Shy Bird has partnered with Mass. General Hospital to launch a program that provides hot meals to frontline health workers. Customers can purchase a meal, or a few meals, directly through their online ordering website. This not only feeds medical workers but also helps keep Shy Bird's doors open. 




2. Giving Back to Families in Need

Mamajuana Cafe in the Bronx is offering free lunch and dinner for schoolchildren while NYC schools are closed. “As a community, we want to help relieve one stress during these difficult times,” wrote the restaurant. “We do not want any child in our community to miss a meal.” 

Chef Jose Andrés announced that eight of his New York City and Washington D.C. locations would be turned into makeshift soup kitchens, serving take out meals for a suggested $7, but “those who cannot afford to pay, we will welcome as well,” he said. All of his employees will also be getting two weeks paid time off.

Many other restaurants nationwide are offering free lunches to school children affected by school closures. In Minnesota, Dunn Brothers Coffee in St. Michael, Jersey Mike's Subs in St. Cloud, and Umi Sushi and Hibachi in Blaine are all helping kids get the food they need for free. (See the full list of participating Minnesota restaurants here.) 

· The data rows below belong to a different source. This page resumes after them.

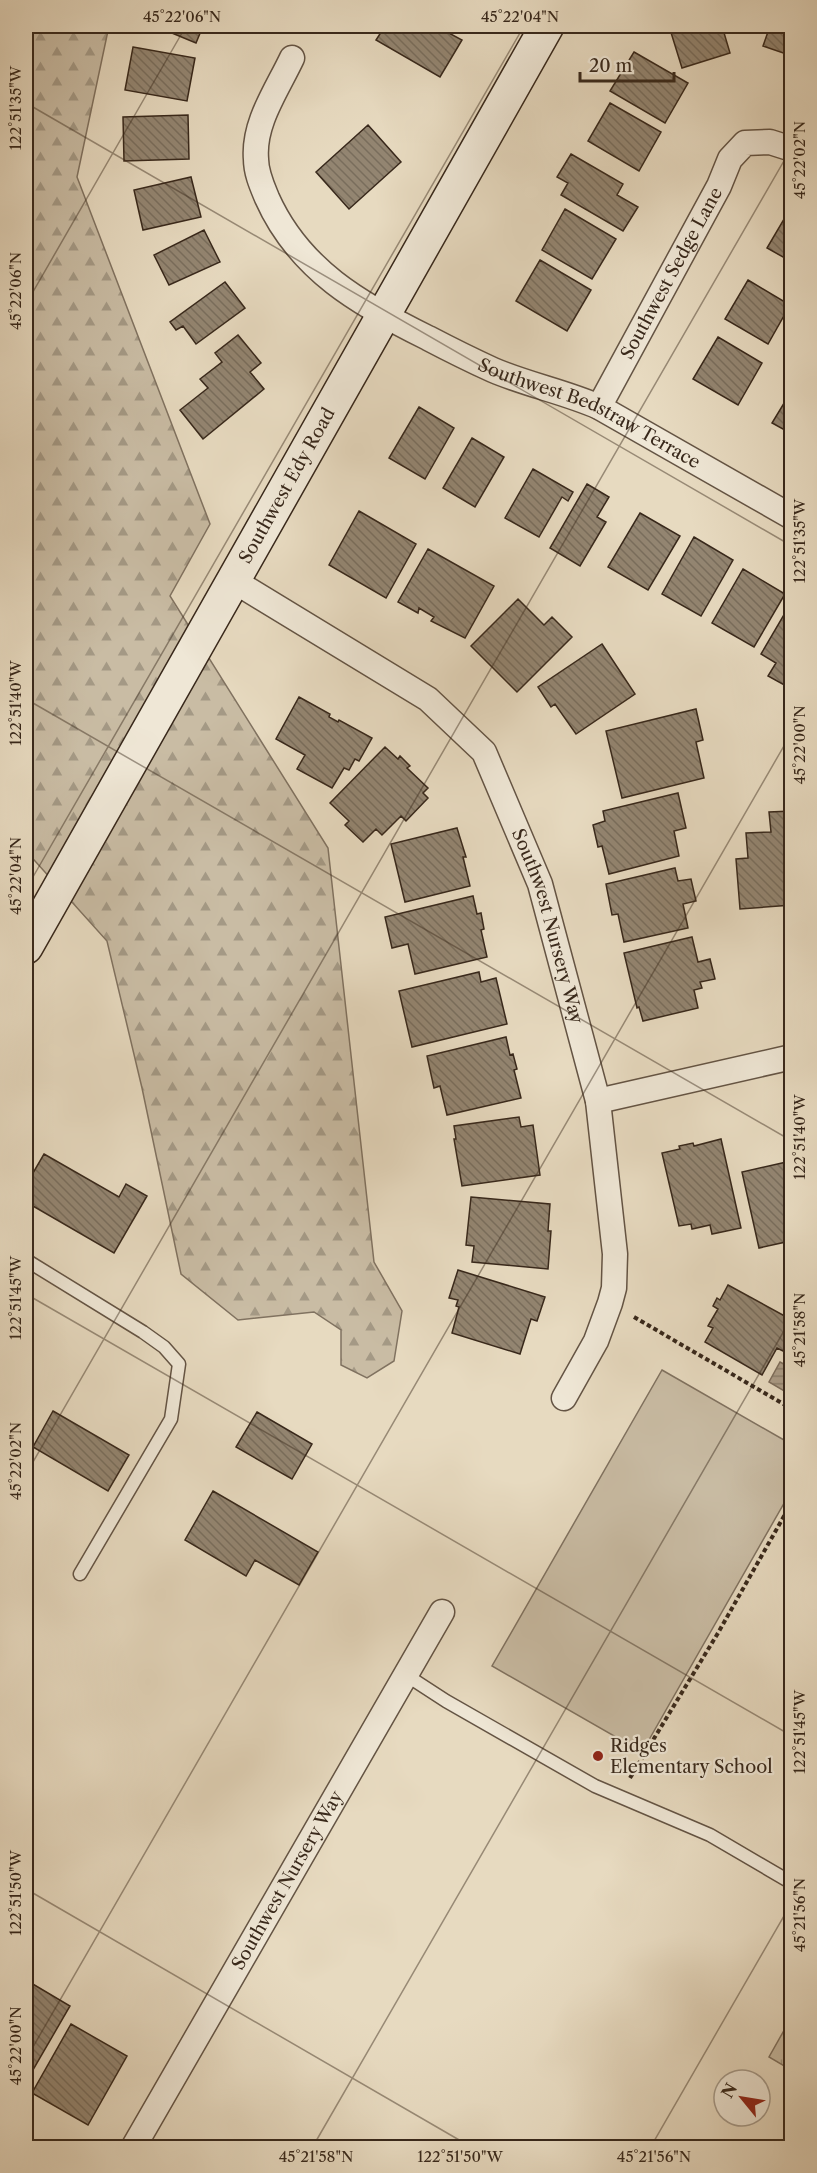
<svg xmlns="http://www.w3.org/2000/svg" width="817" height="2173" viewBox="0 0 817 2173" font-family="'Libre Caslon Text',serif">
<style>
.grass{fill:url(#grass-tufts);stroke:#807260;stroke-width:1.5}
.forest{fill:url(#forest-firs);stroke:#807260;stroke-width:1.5}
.pitch{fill:#c9bca4;stroke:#807260;stroke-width:1.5}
.water{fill:url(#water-rules);stroke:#7e6e5c;stroke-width:1.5}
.building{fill:url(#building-back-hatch);stroke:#38281b;stroke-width:1.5}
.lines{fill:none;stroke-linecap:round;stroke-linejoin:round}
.lane-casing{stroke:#645444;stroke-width:15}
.street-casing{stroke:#645444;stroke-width:27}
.secondary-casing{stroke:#38281b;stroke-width:36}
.path{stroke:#38281b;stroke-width:4;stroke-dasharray:4.5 3;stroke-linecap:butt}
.lane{stroke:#efe7d6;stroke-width:12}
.street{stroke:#efe7d6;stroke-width:24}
.secondary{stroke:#efe7d6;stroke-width:33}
.ticks{fill:none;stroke:#38281b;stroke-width:1.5;stroke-opacity:0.45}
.poi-dot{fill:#8f2418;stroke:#efe7d6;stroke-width:2}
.labels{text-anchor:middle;stroke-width:4.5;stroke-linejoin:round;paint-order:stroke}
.street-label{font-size:18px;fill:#38281b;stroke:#efe7d6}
.poi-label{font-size:18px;fill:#38281b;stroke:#efe7d6;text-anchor:start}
.neatline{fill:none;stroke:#38281b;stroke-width:2}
.ticks-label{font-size:15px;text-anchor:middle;fill:#38281b}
</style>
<defs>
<pattern id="grass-tufts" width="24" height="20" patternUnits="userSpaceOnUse" patternTransform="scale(1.5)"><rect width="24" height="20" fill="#c9bca4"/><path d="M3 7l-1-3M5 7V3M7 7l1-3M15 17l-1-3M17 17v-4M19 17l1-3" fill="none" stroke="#a49985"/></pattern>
<pattern id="forest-firs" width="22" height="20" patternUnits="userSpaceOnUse" patternTransform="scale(1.5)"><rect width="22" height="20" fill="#c9bca4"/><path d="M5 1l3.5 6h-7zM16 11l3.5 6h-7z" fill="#a49985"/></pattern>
<pattern id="water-rules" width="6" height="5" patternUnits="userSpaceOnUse" patternTransform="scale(1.5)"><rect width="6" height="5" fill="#ac9d88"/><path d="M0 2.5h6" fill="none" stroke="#8d806e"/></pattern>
<pattern id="building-back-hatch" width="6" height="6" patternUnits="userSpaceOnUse" patternTransform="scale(1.5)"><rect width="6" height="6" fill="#938571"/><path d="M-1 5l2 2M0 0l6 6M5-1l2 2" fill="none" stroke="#796d5c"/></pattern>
</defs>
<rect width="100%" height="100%" fill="#e7dac0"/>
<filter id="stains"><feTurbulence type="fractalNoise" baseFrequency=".00333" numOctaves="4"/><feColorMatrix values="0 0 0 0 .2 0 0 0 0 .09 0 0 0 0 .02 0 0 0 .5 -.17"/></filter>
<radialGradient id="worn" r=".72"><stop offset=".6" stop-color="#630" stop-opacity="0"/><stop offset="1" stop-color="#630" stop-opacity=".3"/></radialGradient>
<path class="grass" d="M791,2018V2070L769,2057Z"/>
<path class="forest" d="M26,26H109L77,177L210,524L170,596L328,848L374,1262L402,1311L394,1361L367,1378L341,1365V1330L314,1312L238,1320L181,1274L142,1088L107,941L26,851Z"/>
<path class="pitch" d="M662,1370L791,1444V1491L642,1752L492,1666Z"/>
<path class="water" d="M780,1362L791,1368V1395L769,1382Z"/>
<path class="building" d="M155,26H203L196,43Z
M385,26H448L445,31L462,40L440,77L376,40Z
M669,26H722L730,53L682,68Z
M770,26H792V56L763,46Z
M133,47L195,58L187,101L125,90Z
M634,52L688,83L665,123L610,91Z
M610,103L661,132L639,171L588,141Z
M188,115L189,159L124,161L123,117Z
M368,125L401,162L349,209L316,172Z
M571,154L623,184L617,195L638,207L623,231L561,195L568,183L557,177Z
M191,177L201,217L143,230L134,190Z
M565,209L616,239L592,279L542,250Z
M787,214L792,217V262L767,248Z
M204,230L220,262L169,285L154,255Z
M540,260L591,290L567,331L516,301Z
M748,280L790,305L768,344L725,319Z
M225,282L245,308L196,344L183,326L176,330L170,322Z
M238,335L261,363L250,372L264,389L203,439L180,410L208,388L200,379L222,362L215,353Z
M718,337L762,363L738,405L693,379Z
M792,390V434L772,423Z
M419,407L454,428L425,479L389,458Z
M472,438L504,457L475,507L443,488Z
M533,469L573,492L568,501L562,497L539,537L505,518Z
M587,484L609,497L597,517L606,522L580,566L550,548Z
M359,511L416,544L386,598L329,565Z
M640,513L680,536L648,590L608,567Z
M694,537L733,560L701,616L662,594Z
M428,549L494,586L465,638L431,621L434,617L419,608L418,613L398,602Z
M743,569L785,594L754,647L712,623Z
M518,599L544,625L552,617L572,637L517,692L471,646Z
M792,601V681L788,687L768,676L776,663L761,654Z
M602,644L635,694L576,734L555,704L551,707L538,687Z
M299,697L330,714L329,717L338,722L339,720L372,738L359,761L355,759L349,770L344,768L332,788L297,769L305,755L276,739Z
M696,709L703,740L696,742L704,778L622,798L606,731Z
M385,747L398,759L400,756L410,766L407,768L428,788L423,793L428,798L406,821L401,816L382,835L376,829L363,842L345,825L349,821L330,803Z
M678,793L686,828L674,831L679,856L609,874L602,846L598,847L593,825L605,821L603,811Z
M792,811V905L740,909L736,859L748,858L746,833L771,832L769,812Z
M457,828L466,857H463L470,886L405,902L391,844Z
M675,868L678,881L691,879L696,901L683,904L688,928L624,942L618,914L612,915L606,884Z
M473,896L477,914L481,913L484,929L481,930L487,957L415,974L408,944L392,948L385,917Z
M692,937L698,962L710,959L715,979L700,982L702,988L694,990L698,1008L643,1021L639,1007L637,1008L624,953Z
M479,972L481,982L496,978L507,1024L412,1047L399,991Z
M506,1037L510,1055L513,1054L517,1069L514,1070L521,1098L447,1115L440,1086L434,1088L427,1056Z
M519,1117L521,1127L533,1125L540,1175L462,1186L454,1139H456L454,1126Z
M721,1139L741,1228L712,1234L710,1225L692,1229L691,1224L679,1226L662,1153L680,1149L679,1146L693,1143L694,1146Z
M44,1154L119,1197L126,1184L147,1196L114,1253L26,1202V1185Z
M791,1161L792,1257H789L786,1242L759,1248L742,1172Z
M471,1197L550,1204L548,1231H551L548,1269L472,1262L474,1246L466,1245Z
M458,1270L545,1297L537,1321L531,1319L520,1354L452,1333L459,1307L456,1306L458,1300L449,1298Z
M728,1285L792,1320V1336L783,1351L777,1348L762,1375L705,1342L713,1328L708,1326L718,1309L713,1306L717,1298L720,1300Z
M53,1411L129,1455L108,1491L33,1447Z
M257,1412L312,1444L292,1479L236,1447Z
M213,1491L318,1552L299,1585L255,1560L246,1576L185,1540Z
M26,1980L70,2006L26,2082Z
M71,2024L127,2056L88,2125L32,2093Z"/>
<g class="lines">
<g class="lane-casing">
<path id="lane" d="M26,1260L143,1332L164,1347L179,1364L171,1419L80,1574
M406,1675L446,1701L595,1786L710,1835L792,1883"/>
</g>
<g class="street-casing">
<g id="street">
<path id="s1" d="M292,58C277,90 253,123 256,159C256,173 262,186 267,198C299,270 361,305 428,338C449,349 471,360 493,370C528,385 565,392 599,407L792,517"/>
<path id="s2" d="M599,407L719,186L730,159L745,143L770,142L792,149"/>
<path id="s3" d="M234,581L428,699L484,752L540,884L598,1101L615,1254L614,1288L610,1303L596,1341L564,1398"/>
<path d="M598,1101L792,1057"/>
<path id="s4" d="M133,2148L442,1612"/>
</g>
</g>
<g class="secondary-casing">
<g id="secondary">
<path id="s5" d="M26,947L547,26"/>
</g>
</g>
<path class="path" d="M634,1317L792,1409
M630,1778L718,1633L792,1502"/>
<use href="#lane" class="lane"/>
<use href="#street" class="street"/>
<use href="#secondary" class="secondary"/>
</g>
<path class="ticks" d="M26,103L792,546M26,304L186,26M26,699L792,1141M26,889L524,26M26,1294L792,1736M26,1474L792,147M26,1889L473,2148M26,2059L792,732M312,2148L792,1317M650,2148L792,1902"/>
<circle class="poi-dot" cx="598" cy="1756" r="6"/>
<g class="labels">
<g class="street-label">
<text dy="6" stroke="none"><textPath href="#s2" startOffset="152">Southwest Sedge Lane</textPath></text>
<text dy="6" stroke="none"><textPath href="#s1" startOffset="546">Southwest Bedstraw Terrace</textPath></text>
<text dy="6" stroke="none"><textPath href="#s5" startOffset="530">Southwest Edy Road</textPath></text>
<text dy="6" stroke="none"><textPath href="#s3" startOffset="490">Southwest Nursery Way</textPath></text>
<text dy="6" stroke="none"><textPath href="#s4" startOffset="309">Southwest Nursery Way</textPath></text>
</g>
<g class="poi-label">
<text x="610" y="1752">Ridges<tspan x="610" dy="21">Elementary School</tspan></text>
</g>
</g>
<rect width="817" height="2173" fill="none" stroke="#e7dac0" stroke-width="66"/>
<g transform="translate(742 2098) rotate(300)"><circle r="28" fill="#efe7d6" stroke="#a69b8b" stroke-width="1.5"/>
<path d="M0-4.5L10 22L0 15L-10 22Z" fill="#8f2418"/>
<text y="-9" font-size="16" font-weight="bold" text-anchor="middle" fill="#38281b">N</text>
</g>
<path d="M580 72v9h94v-9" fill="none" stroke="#38281b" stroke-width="3"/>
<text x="589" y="72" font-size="18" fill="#38281b" stroke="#efe7d6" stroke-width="4.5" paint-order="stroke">20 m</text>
<rect x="33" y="33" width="751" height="2107" class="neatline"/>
<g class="ticks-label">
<text x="182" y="22">45°22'06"N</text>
<text x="520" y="22">45°22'04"N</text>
<text transform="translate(16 108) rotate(-90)" y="5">122°51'35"W</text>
<text transform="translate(800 160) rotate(-90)" y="5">45°22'02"N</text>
<text transform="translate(16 291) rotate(-90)" y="5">45°22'06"N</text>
<text transform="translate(800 541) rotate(-90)" y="5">122°51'35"W</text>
<text transform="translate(16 703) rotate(-90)" y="5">122°51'40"W</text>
<text transform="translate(800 745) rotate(-90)" y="5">45°22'00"N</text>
<text transform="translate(16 876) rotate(-90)" y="5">45°22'04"N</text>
<text transform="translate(800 1137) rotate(-90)" y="5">122°51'40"W</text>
<text transform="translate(16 1298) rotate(-90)" y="5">122°51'45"W</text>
<text transform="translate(800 1330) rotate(-90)" y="5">45°21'58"N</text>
<text transform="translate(16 1461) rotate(-90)" y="5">45°22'02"N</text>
<text transform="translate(800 1732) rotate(-90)" y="5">122°51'45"W</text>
<text transform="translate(16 1893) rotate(-90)" y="5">122°51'50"W</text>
<text transform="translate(800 1915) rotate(-90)" y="5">45°21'56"N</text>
<text transform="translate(16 2046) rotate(-90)" y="5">45°22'00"N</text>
<text x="316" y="2162">45°21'58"N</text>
<text x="460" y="2162">122°51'50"W</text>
<text x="654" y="2162">45°21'56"N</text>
</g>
<rect width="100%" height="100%" filter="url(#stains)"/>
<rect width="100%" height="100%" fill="url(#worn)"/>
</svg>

Saddleback Barbeque in Okemos, Michigan, is offering 50% off children's meals, as well as allowing restaurant patrons to donate a Saddleback kid's meal to a child in need.

Many restaurants in Pennsylvania are also offering free lunches for kids, and the same is true in North Carolina. "We hope this can help our community and reduce any struggles of replacing a school meal," the owners of Old Europe in Asheville, North Carolina, wrote on their Facebook page. 

Trina’s Starlite Lounge in Somerville, Massachusetts, used all the food they had left in the walk-in to prepare food to give away to those in need on their last day open, March 16th. 

3. Helping Employees Get Back on Their Feet 

Trina’s Starlite Lounge also set up a Venmo account to accept donations that will get passed along to their line cooks, prep cooks, dishwashers, hosts, servers, and bartenders. “We’ll see you on the other side of this! #TSLlovesyou” the lounge wrote on its Facebook page.

The Union Square Hospitality Group in NYC has created a relief fund for team members acutely affected by the public health crisis, after the group had to lay off 2000 of its employees. CEO Danny Meyer announced that he’s seeding the effort by contributing his entire compensation. Meyer also announced that the Union Square executive team is taking a meaningful pay cut. Additionally, 100% of all gift card sales through at least March 24th will go to the fund. 

The Tartine Union set up the Tartine Union Hardship Fund to help its workers pay their bills during the virus-related slowdowns. “We intend to use this fund to help our coworkers dealing with specific hardships due to virus-related slowdowns,” explains the description of the Hardship Fund. “This 200k goal could sustain 200+ co-workers for two weeks. It’s not much but we are trying the best we can.”

4. Supporting Other Local Businesses 

D.C.’s Hook Hall has a number of efforts to reduce stress and anxiety for hospitality industry workers through its Hook Hall Helps initiative. The effort includes a relief fund for hospitality workers as well as “Care Kits” that include shelf-stable foods and paper goods, such as peanut butter, toilet paper, packaged soup, granola bars, trail mix, cereals, coffee/tea, and chocolate. “Creature comforts during this time are crucial – and chocolate always helps!”  wrote the organizers of Hook Hall Helps. 

Kalaya, a Thai restaurant in Philadelphia, Pennsylvania, is offering free family meals from 3-5pm every day to anyone in the hospitality industry who needs it. They’re making the food from food donated from other restaurants, and they’re also distributing free produce collected from restaurants across the city. 

5. Spreading Positivity

Food is ultimately about connecting. City by city, we’ve lost the ability to share a plate of food with a loved one, except over Skype or FaceTime. So since we’re all in need of a morale boost, the owners of Block 16 in Omaha, Nebraska have continued to share food updates and to-go options served with a side of humor for its community.